Recensie Liefdadigheid naar Vermogen. Door en voor Amsterdamse burgers 1871-1941

‘Tot nut van anderen werkzaam zijn.’ Liefdadigheid naar Vermogen (1871-1941)

Christianne Smit is hoofddocent en onderzoeker Politieke Geschiedenis aan de Universiteit Utrecht 

Op de eerste dag van het jaar 1871 richtten vier idealistische Amsterdammers een nieuw genootschap op. De oprichters waren piepjong: Louis Blankenberg (secretaris) was met zijn achttien jaren nog niet eens meerderjarig, terwijl zijn zestienjarige broer Willem (voorzitter) en dertienjarige zus Jet (lid) en hun zeventienjarige vriend Pieter Verhoeve Kars (kassier) zelfs nog jonger waren. Met behulp van ruim veertig donerende familieleden en vrienden streefden ze met hun genootschap Liefdadigheid naar Vermogen (LNV) een hoogdravend doel na: ‘Het hulpverleenen aan behoeftigen, door een of meer der leden daartoe aangewezen, en tot nut van anderen werkzaam zijn.’ Daaraan werd toegevoegd dat het genootschap dat doel trachtte te bereiken ‘door het voldoen aan aanvragen in de couranten en aan particuliere aanzoeken voor aan hem bekende armen en behoeftigen’.

Werkwijze

Die hulpverlening kreeg vorm door de bevordering van onderwijs en werkverschaffing, door preventieve ingrepen waardoor ‘totale armoede’ kon worden voorkomen, maar ook door ondersteuning van werkelijk ‘onvermogenden’. Tevens werden instellingen gesteund ‘ter bevordering van het geluk en de vermindering van de lasten van de ondervermogenden’ en werden renteloze voorschotten verstrekt. In het eerste jaar van zijn bestaan, 1871, zou het genootschap de helft van de bijna honderd gulden aan inkomsten uitkeren aan weduwen en wezen in het door tyfus geteisterde Egmond aan Zee, maar ook aan een fonds voor de opvoeding van de halfverweesde kinderen van de familie Gorter, waaronder de latere dichter-socialist Herman.

_Uit te voeren taken_.
a) Neem uit de recensie over Liefdadigheid naar Vermogen letterlijk over: begin bij de woorden "Recensie Liefdadigheid naar" en stop na "naar Vermogen (1871-1941)".
b) Beantwoord op basis van de recensie over Liefdadigheid naar Vermogen:
(i) Aan welke universiteit is Christianne Smit hoofddocent?
(ii) Welke functie had Willem Blankenberg in het genootschap?
(iii) Wat voor voorschotten verstrekte het genootschap?

Paginabeelden en geëxtraheerde tekst
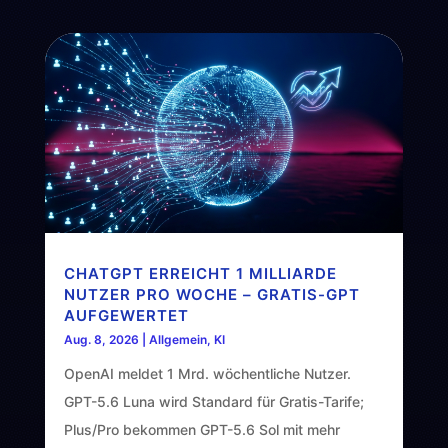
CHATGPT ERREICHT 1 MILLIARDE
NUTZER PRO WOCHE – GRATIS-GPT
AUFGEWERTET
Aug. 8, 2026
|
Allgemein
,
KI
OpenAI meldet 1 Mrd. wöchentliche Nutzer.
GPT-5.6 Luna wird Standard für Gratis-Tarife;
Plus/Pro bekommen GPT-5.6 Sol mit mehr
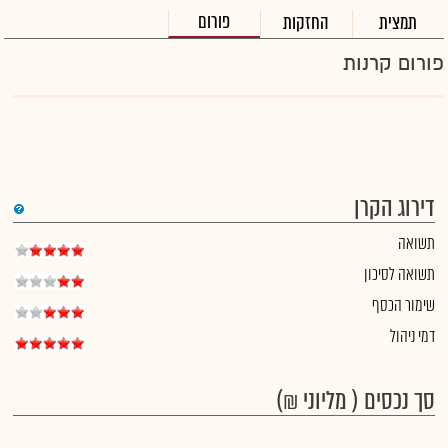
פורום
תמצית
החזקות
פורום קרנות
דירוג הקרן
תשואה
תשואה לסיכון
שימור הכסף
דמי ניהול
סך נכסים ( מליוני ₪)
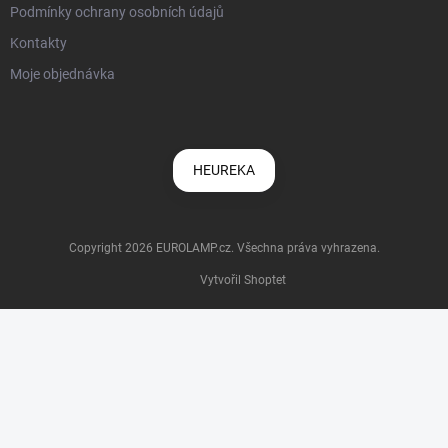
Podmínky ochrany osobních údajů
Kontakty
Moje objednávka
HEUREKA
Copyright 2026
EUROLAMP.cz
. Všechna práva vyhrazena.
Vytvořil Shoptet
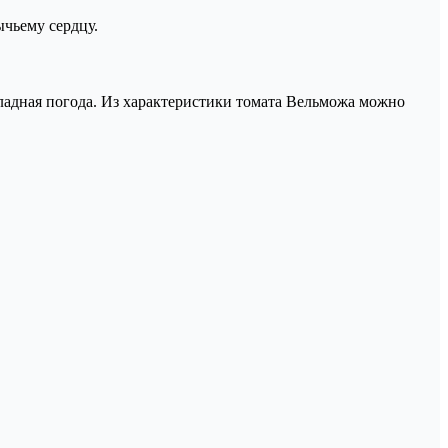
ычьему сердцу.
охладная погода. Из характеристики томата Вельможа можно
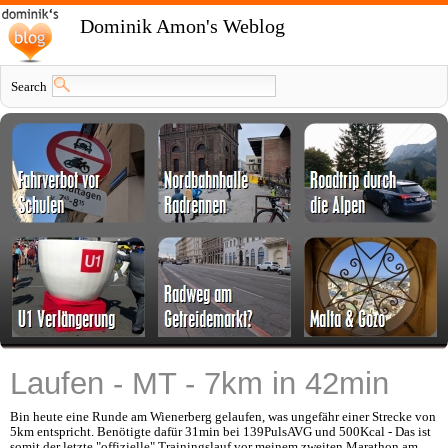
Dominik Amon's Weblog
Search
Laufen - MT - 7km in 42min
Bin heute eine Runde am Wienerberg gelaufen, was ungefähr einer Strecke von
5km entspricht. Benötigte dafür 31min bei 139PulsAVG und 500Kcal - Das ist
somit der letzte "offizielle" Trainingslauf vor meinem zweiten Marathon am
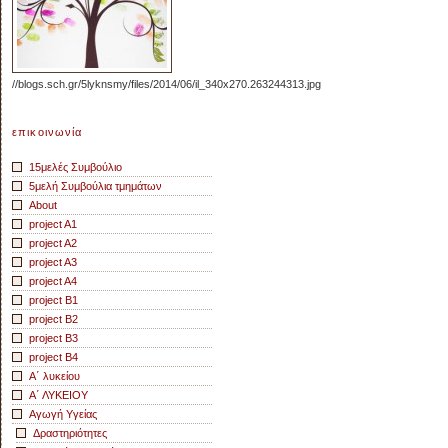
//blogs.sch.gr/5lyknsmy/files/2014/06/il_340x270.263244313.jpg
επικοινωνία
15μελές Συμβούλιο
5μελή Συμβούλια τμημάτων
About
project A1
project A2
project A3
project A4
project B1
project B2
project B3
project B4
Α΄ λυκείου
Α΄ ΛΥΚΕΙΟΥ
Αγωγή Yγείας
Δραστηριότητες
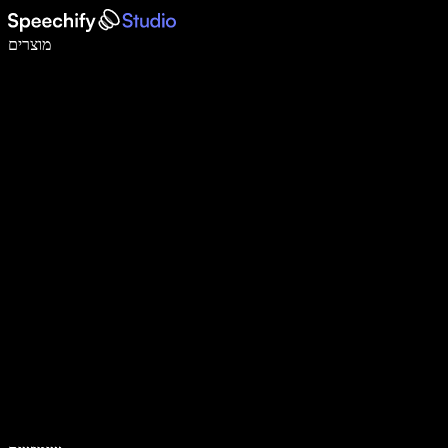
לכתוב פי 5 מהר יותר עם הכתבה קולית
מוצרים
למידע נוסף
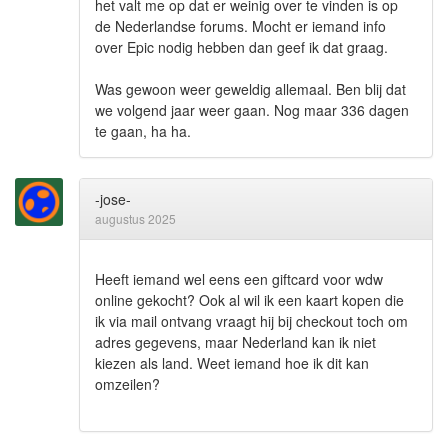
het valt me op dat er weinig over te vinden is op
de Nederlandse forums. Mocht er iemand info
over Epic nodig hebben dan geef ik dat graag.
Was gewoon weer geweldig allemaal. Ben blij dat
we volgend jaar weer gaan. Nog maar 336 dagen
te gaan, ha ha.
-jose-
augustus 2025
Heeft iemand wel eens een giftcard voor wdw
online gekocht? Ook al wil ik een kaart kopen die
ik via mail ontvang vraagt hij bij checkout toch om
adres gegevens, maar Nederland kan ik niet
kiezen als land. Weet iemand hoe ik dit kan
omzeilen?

_Antwoorden_.
a)
Recensie Liefdadigheid naar Vermogen. Door en voor Amsterdamse burgers 1871-1941

‘Tot nut van anderen werkzaam zijn.’ Liefdadigheid naar Vermogen (1871-1941)

b)
(i) Aan de Universiteit Utrecht.
(ii) Voorzitter.
(iii) Renteloze voorschotten.